I have FCS files acquired by the spectral flow Aurora and had been unmixed. I then did Time gate, and gated out doublets and dead cells in FlowJo. Next I exported these data and performed arcsinh transformation using the Spectre R package. Finally, I exported the transformed data as FCS.

I now want to perform PeacoQC() to QC these FCS files before performing batch alignment and clustering.

  1. Would you mind informing me whether I will therefore simply need to skip RemoveMargins(), compensate() and transform() steps?

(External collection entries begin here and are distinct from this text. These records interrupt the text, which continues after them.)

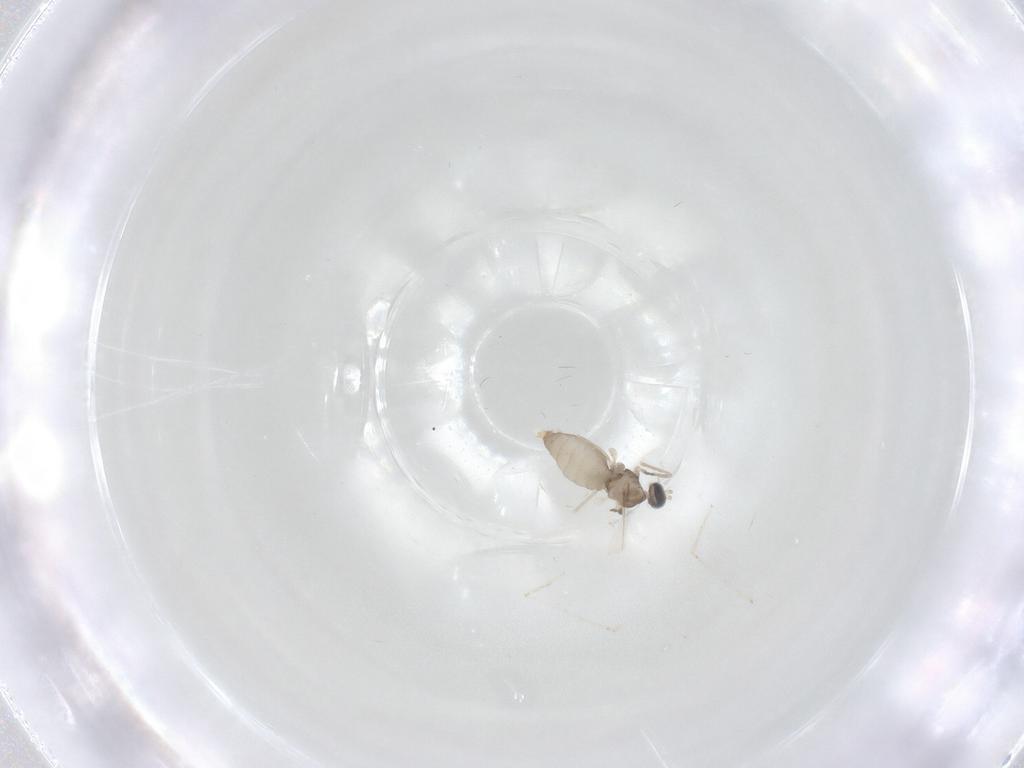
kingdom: Animalia
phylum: Arthropoda
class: Insecta
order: Diptera
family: Cecidomyiidae
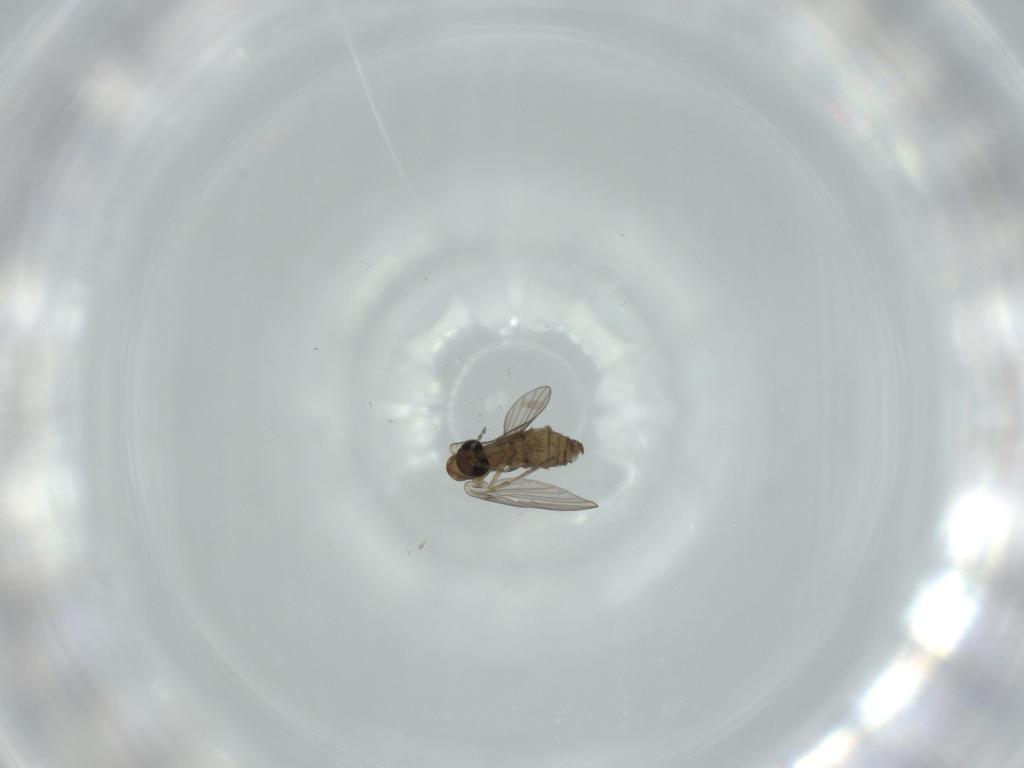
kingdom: Animalia
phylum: Arthropoda
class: Insecta
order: Diptera
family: Psychodidae
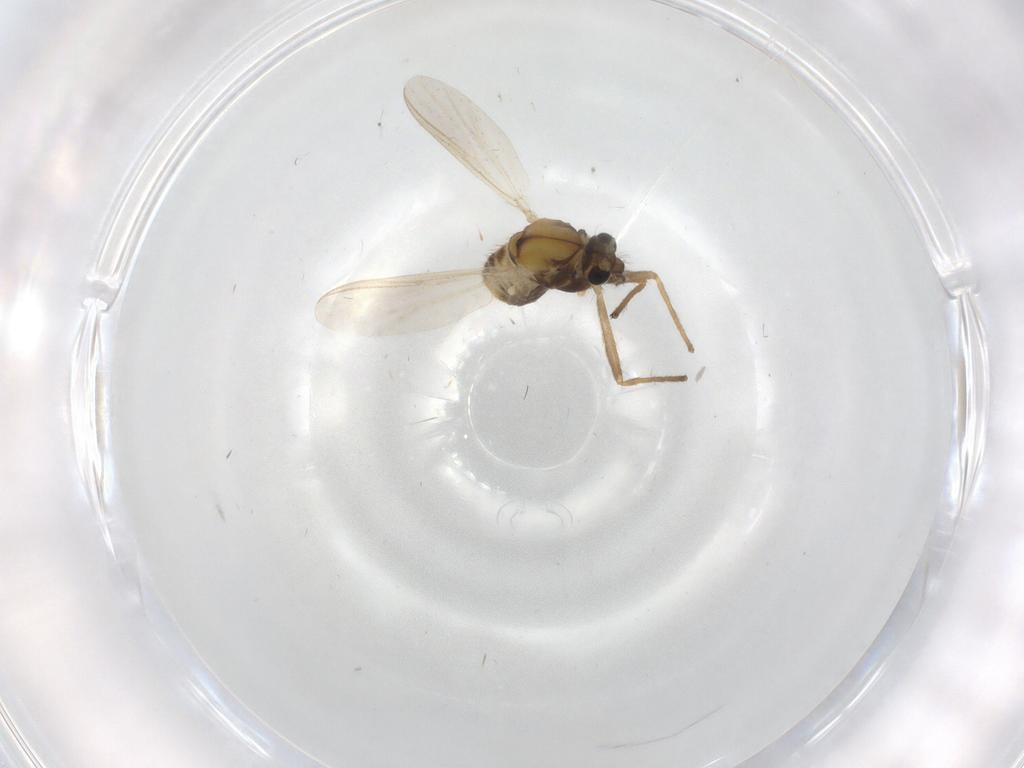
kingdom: Animalia
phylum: Arthropoda
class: Insecta
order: Diptera
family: Chironomidae
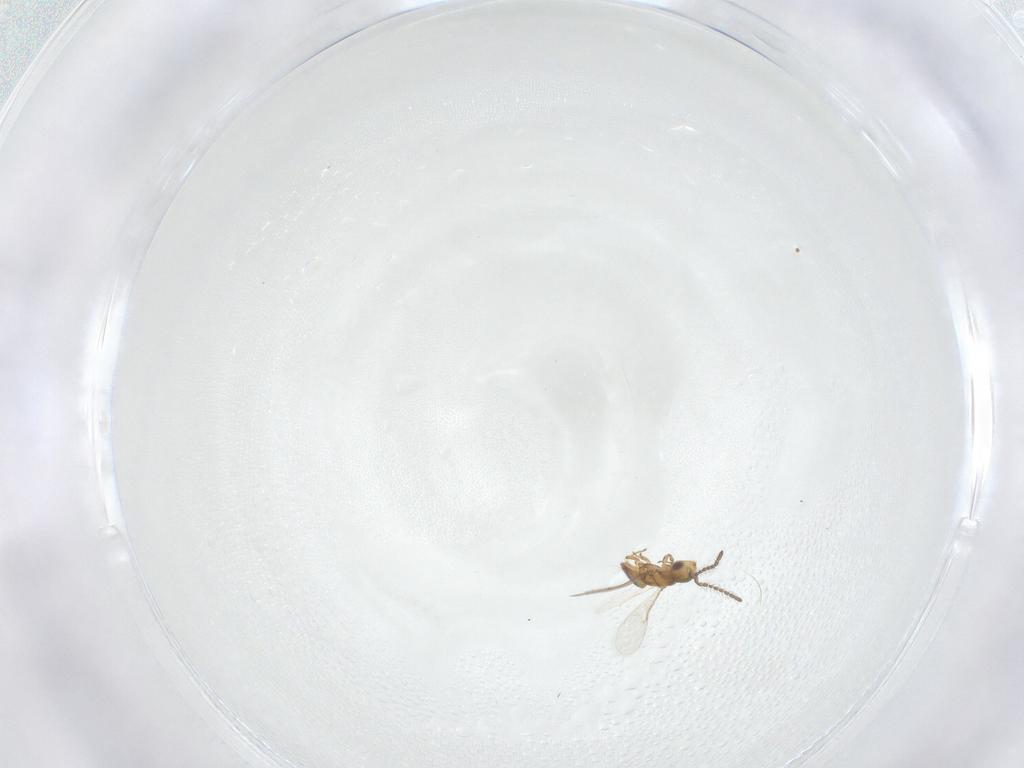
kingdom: Animalia
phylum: Arthropoda
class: Insecta
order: Hymenoptera
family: Encyrtidae
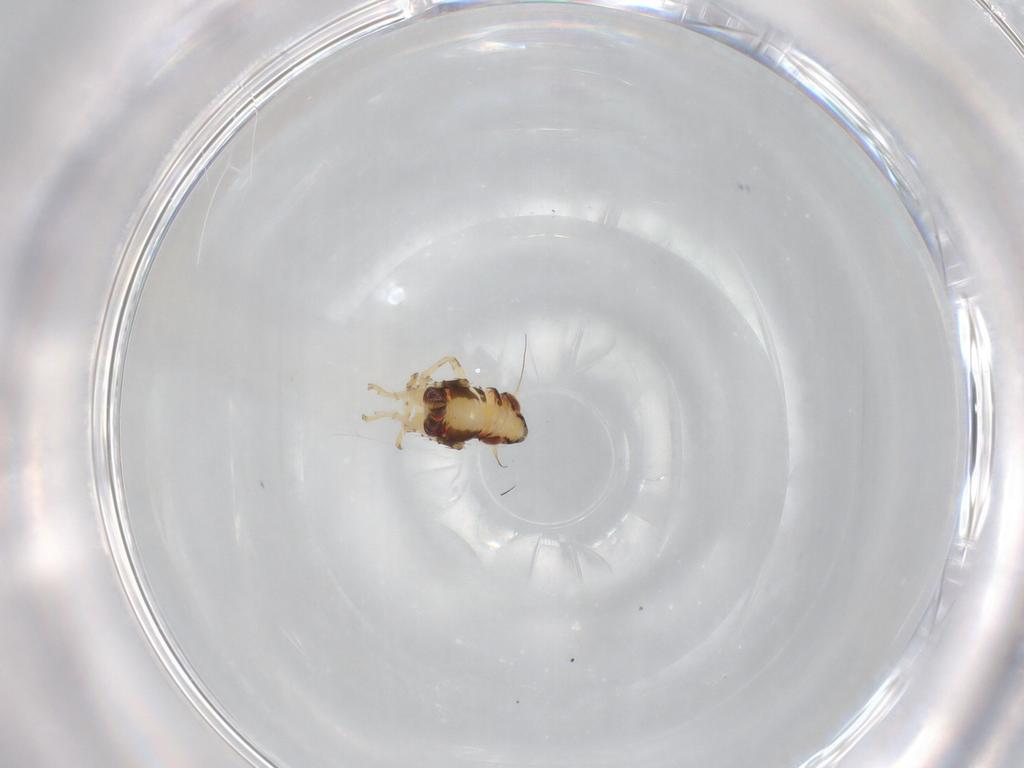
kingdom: Animalia
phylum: Arthropoda
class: Insecta
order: Hemiptera
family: Cicadellidae
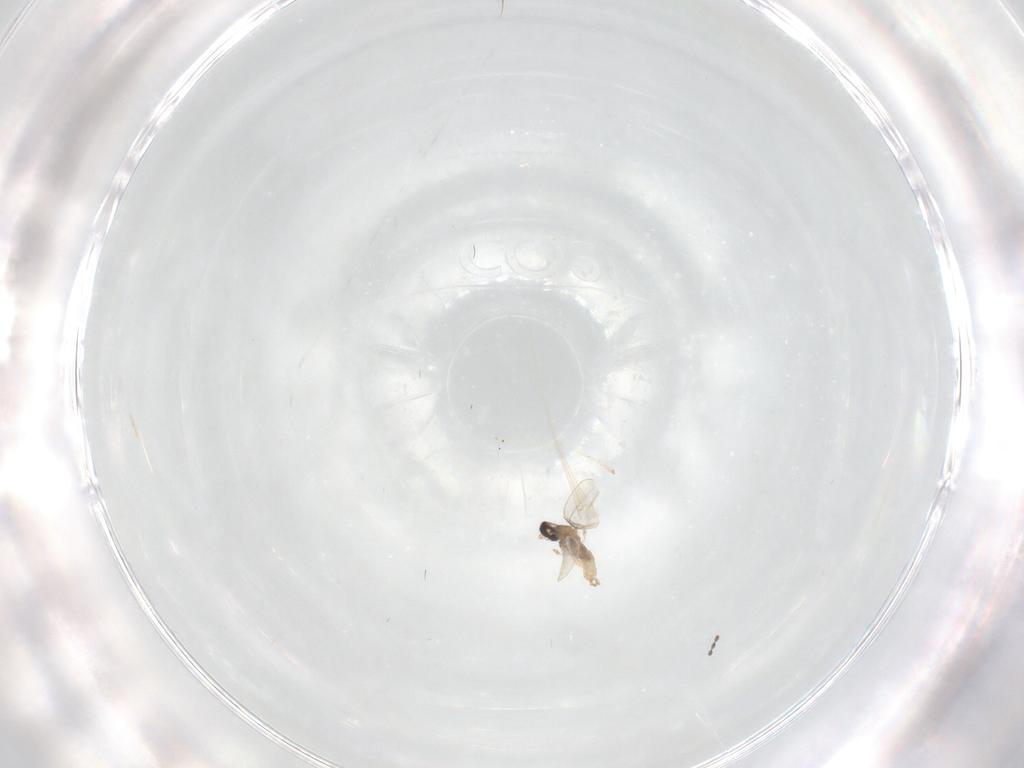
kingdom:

  2. I saw you provided peacoQC guideline for mass cytometry data, but did not find one for Spectral flow data. Is there particular guidelines or tips you had found useful for spectral data?

Thank you for your help.

AnneliesEmmaneel commented 1 year ago

Hi @denvercal1234GitHub, Thank you for using the package. If you already unmixed and did an arcsinh transformation in the Spectre package, you do not need to repeat this and can just skip these steps before doing PeacoQC. Unfortunately, the RemoveMargins function does not work well for spectral cytometry data and we will skip this step when we are analyzing spectral data. I still need to check why it is not working. There are no guidelines for spectral data because it should follow the typical flow cytometry guidelines (aside from the remove_margins issue) but I will note it down to include it in the vignette as well. Kind regards, Annelies

denvercal1234GitHub commented 1 year ago

Thank you @AnneliesEmmaneel! I will just skip RemoveMargins(), compensate() and transform() steps and go straight to performing PeacoQC() for my transformed spectral data.